* _Work instructions_
Print every line of the data word for word.

* _Supplied data_
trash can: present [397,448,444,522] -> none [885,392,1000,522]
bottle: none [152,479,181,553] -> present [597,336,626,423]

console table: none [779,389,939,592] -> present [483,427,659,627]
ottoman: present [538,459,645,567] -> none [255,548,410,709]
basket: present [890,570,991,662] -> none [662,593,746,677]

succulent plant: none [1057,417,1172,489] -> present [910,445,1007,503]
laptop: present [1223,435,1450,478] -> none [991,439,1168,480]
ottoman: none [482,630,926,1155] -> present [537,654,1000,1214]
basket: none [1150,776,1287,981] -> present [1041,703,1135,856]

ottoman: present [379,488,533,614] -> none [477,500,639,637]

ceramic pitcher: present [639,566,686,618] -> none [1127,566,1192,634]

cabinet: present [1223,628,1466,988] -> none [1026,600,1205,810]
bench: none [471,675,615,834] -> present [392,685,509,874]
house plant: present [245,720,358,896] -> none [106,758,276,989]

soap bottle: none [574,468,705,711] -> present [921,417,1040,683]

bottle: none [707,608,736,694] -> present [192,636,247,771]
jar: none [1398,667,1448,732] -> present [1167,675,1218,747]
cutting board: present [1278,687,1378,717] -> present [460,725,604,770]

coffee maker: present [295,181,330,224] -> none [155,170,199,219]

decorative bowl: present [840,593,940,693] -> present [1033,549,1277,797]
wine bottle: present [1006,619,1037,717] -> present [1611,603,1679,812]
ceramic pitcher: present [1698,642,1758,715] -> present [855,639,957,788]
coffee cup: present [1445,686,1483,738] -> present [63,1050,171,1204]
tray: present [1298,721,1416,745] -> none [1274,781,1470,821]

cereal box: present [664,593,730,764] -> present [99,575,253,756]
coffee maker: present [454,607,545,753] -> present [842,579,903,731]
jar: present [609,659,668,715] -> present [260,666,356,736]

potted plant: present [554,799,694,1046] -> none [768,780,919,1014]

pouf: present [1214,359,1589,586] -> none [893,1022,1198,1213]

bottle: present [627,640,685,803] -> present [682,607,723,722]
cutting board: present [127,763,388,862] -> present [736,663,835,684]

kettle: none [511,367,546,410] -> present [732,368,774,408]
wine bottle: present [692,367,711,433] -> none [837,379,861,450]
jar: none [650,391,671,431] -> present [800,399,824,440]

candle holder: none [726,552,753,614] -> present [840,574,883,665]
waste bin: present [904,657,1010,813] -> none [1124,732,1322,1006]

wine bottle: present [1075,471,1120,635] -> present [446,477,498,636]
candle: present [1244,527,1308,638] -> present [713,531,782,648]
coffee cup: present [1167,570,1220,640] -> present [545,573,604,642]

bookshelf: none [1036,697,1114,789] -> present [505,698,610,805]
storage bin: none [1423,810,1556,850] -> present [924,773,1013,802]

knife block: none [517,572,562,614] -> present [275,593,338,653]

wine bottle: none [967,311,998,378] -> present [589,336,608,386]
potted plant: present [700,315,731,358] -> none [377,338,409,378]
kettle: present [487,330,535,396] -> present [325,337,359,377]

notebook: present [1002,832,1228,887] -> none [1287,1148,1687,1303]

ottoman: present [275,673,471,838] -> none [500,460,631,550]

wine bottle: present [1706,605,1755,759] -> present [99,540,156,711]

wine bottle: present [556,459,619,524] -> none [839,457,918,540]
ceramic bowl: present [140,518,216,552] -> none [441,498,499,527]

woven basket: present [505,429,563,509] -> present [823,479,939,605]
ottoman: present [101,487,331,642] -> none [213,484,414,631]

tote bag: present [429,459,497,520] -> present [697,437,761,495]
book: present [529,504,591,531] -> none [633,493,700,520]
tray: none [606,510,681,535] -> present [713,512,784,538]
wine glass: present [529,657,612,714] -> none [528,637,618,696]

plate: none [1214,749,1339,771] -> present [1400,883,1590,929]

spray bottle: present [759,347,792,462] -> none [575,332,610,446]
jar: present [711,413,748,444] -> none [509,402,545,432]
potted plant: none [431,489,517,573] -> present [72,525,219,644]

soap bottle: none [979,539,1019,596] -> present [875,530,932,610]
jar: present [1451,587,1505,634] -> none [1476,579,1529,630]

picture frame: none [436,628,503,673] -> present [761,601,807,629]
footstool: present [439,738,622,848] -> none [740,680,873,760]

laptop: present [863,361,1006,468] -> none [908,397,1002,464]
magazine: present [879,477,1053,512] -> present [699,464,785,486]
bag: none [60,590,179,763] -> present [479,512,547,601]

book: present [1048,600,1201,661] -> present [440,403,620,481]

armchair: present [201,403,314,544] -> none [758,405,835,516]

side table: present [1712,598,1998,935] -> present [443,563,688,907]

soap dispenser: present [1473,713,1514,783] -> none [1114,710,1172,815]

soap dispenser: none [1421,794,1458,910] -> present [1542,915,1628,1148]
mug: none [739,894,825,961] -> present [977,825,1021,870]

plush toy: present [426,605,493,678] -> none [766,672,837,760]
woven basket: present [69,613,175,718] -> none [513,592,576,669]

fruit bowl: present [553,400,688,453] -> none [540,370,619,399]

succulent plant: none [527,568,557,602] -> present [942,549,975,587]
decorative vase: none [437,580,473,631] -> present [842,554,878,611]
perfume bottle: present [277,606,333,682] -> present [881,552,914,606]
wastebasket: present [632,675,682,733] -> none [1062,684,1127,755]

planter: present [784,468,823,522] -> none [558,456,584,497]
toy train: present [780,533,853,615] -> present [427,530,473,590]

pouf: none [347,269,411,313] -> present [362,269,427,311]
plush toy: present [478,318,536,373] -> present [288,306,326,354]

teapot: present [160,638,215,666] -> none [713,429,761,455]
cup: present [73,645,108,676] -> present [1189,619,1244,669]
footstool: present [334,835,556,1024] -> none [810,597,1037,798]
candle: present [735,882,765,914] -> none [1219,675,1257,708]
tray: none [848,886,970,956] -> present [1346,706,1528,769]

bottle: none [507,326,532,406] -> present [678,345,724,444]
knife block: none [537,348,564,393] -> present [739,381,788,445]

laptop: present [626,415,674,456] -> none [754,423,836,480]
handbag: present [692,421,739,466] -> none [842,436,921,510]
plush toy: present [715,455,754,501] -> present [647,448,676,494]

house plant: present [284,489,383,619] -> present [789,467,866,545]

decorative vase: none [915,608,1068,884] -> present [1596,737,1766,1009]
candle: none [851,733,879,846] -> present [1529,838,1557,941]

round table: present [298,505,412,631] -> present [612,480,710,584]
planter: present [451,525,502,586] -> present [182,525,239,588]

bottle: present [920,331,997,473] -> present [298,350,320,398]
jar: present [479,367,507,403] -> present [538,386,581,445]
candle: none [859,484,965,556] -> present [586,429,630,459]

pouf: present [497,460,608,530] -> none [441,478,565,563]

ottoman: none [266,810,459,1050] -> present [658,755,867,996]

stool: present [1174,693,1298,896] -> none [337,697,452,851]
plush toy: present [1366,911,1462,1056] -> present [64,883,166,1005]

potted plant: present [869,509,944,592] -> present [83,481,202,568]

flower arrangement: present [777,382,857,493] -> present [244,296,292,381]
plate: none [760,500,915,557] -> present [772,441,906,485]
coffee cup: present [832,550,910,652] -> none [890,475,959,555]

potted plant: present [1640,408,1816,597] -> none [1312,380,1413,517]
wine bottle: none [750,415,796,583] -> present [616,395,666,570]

* _Output below_
trash can: present [397,448,444,522] -> none [885,392,1000,522]
bottle: none [152,479,181,553] -> present [597,336,626,423]

console table: none [779,389,939,592] -> present [483,427,659,627]
ottoman: present [538,459,645,567] -> none [255,548,410,709]
basket: present [890,570,991,662] -> none [662,593,746,677]

succulent plant: none [1057,417,1172,489] -> present [910,445,1007,503]
laptop: present [1223,435,1450,478] -> none [991,439,1168,480]
ottoman: none [482,630,926,1155] -> present [537,654,1000,1214]
basket: none [1150,776,1287,981] -> present [1041,703,1135,856]

ottoman: present [379,488,533,614] -> none [477,500,639,637]

ceramic pitcher: present [639,566,686,618] -> none [1127,566,1192,634]

cabinet: present [1223,628,1466,988] -> none [1026,600,1205,810]
bench: none [471,675,615,834] -> present [392,685,509,874]
house plant: present [245,720,358,896] -> none [106,758,276,989]

soap bottle: none [574,468,705,711] -> present [921,417,1040,683]

bottle: none [707,608,736,694] -> present [192,636,247,771]
jar: none [1398,667,1448,732] -> present [1167,675,1218,747]
cutting board: present [1278,687,1378,717] -> present [460,725,604,770]

coffee maker: present [295,181,330,224] -> none [155,170,199,219]

decorative bowl: present [840,593,940,693] -> present [1033,549,1277,797]
wine bottle: present [1006,619,1037,717] -> present [1611,603,1679,812]
ceramic pitcher: present [1698,642,1758,715] -> present [855,639,957,788]
coffee cup: present [1445,686,1483,738] -> present [63,1050,171,1204]
tray: present [1298,721,1416,745] -> none [1274,781,1470,821]

cereal box: present [664,593,730,764] -> present [99,575,253,756]
coffee maker: present [454,607,545,753] -> present [842,579,903,731]
jar: present [609,659,668,715] -> present [260,666,356,736]

potted plant: present [554,799,694,1046] -> none [768,780,919,1014]

pouf: present [1214,359,1589,586] -> none [893,1022,1198,1213]

bottle: present [627,640,685,803] -> present [682,607,723,722]
cutting board: present [127,763,388,862] -> present [736,663,835,684]

kettle: none [511,367,546,410] -> present [732,368,774,408]
wine bottle: present [692,367,711,433] -> none [837,379,861,450]
jar: none [650,391,671,431] -> present [800,399,824,440]

candle holder: none [726,552,753,614] -> present [840,574,883,665]
waste bin: present [904,657,1010,813] -> none [1124,732,1322,1006]

wine bottle: present [1075,471,1120,635] -> present [446,477,498,636]
candle: present [1244,527,1308,638] -> present [713,531,782,648]
coffee cup: present [1167,570,1220,640] -> present [545,573,604,642]

bookshelf: none [1036,697,1114,789] -> present [505,698,610,805]
storage bin: none [1423,810,1556,850] -> present [924,773,1013,802]

knife block: none [517,572,562,614] -> present [275,593,338,653]

wine bottle: none [967,311,998,378] -> present [589,336,608,386]
potted plant: present [700,315,731,358] -> none [377,338,409,378]
kettle: present [487,330,535,396] -> present [325,337,359,377]

notebook: present [1002,832,1228,887] -> none [1287,1148,1687,1303]

ottoman: present [275,673,471,838] -> none [500,460,631,550]

wine bottle: present [1706,605,1755,759] -> present [99,540,156,711]

wine bottle: present [556,459,619,524] -> none [839,457,918,540]
ceramic bowl: present [140,518,216,552] -> none [441,498,499,527]

woven basket: present [505,429,563,509] -> present [823,479,939,605]
ottoman: present [101,487,331,642] -> none [213,484,414,631]

tote bag: present [429,459,497,520] -> present [697,437,761,495]
book: present [529,504,591,531] -> none [633,493,700,520]
tray: none [606,510,681,535] -> present [713,512,784,538]
wine glass: present [529,657,612,714] -> none [528,637,618,696]

plate: none [1214,749,1339,771] -> present [1400,883,1590,929]

spray bottle: present [759,347,792,462] -> none [575,332,610,446]
jar: present [711,413,748,444] -> none [509,402,545,432]
potted plant: none [431,489,517,573] -> present [72,525,219,644]

soap bottle: none [979,539,1019,596] -> present [875,530,932,610]
jar: present [1451,587,1505,634] -> none [1476,579,1529,630]

picture frame: none [436,628,503,673] -> present [761,601,807,629]
footstool: present [439,738,622,848] -> none [740,680,873,760]

laptop: present [863,361,1006,468] -> none [908,397,1002,464]
magazine: present [879,477,1053,512] -> present [699,464,785,486]
bag: none [60,590,179,763] -> present [479,512,547,601]

book: present [1048,600,1201,661] -> present [440,403,620,481]

armchair: present [201,403,314,544] -> none [758,405,835,516]

side table: present [1712,598,1998,935] -> present [443,563,688,907]

soap dispenser: present [1473,713,1514,783] -> none [1114,710,1172,815]

soap dispenser: none [1421,794,1458,910] -> present [1542,915,1628,1148]
mug: none [739,894,825,961] -> present [977,825,1021,870]

plush toy: present [426,605,493,678] -> none [766,672,837,760]
woven basket: present [69,613,175,718] -> none [513,592,576,669]

fruit bowl: present [553,400,688,453] -> none [540,370,619,399]

succulent plant: none [527,568,557,602] -> present [942,549,975,587]
decorative vase: none [437,580,473,631] -> present [842,554,878,611]
perfume bottle: present [277,606,333,682] -> present [881,552,914,606]
wastebasket: present [632,675,682,733] -> none [1062,684,1127,755]

planter: present [784,468,823,522] -> none [558,456,584,497]
toy train: present [780,533,853,615] -> present [427,530,473,590]

pouf: none [347,269,411,313] -> present [362,269,427,311]
plush toy: present [478,318,536,373] -> present [288,306,326,354]

teapot: present [160,638,215,666] -> none [713,429,761,455]
cup: present [73,645,108,676] -> present [1189,619,1244,669]
footstool: present [334,835,556,1024] -> none [810,597,1037,798]
candle: present [735,882,765,914] -> none [1219,675,1257,708]
tray: none [848,886,970,956] -> present [1346,706,1528,769]

bottle: none [507,326,532,406] -> present [678,345,724,444]
knife block: none [537,348,564,393] -> present [739,381,788,445]

laptop: present [626,415,674,456] -> none [754,423,836,480]
handbag: present [692,421,739,466] -> none [842,436,921,510]
plush toy: present [715,455,754,501] -> present [647,448,676,494]

house plant: present [284,489,383,619] -> present [789,467,866,545]

decorative vase: none [915,608,1068,884] -> present [1596,737,1766,1009]
candle: none [851,733,879,846] -> present [1529,838,1557,941]

round table: present [298,505,412,631] -> present [612,480,710,584]
planter: present [451,525,502,586] -> present [182,525,239,588]

bottle: present [920,331,997,473] -> present [298,350,320,398]
jar: present [479,367,507,403] -> present [538,386,581,445]
candle: none [859,484,965,556] -> present [586,429,630,459]

pouf: present [497,460,608,530] -> none [441,478,565,563]

ottoman: none [266,810,459,1050] -> present [658,755,867,996]

stool: present [1174,693,1298,896] -> none [337,697,452,851]
plush toy: present [1366,911,1462,1056] -> present [64,883,166,1005]

potted plant: present [869,509,944,592] -> present [83,481,202,568]

flower arrangement: present [777,382,857,493] -> present [244,296,292,381]
plate: none [760,500,915,557] -> present [772,441,906,485]
coffee cup: present [832,550,910,652] -> none [890,475,959,555]

potted plant: present [1640,408,1816,597] -> none [1312,380,1413,517]
wine bottle: none [750,415,796,583] -> present [616,395,666,570]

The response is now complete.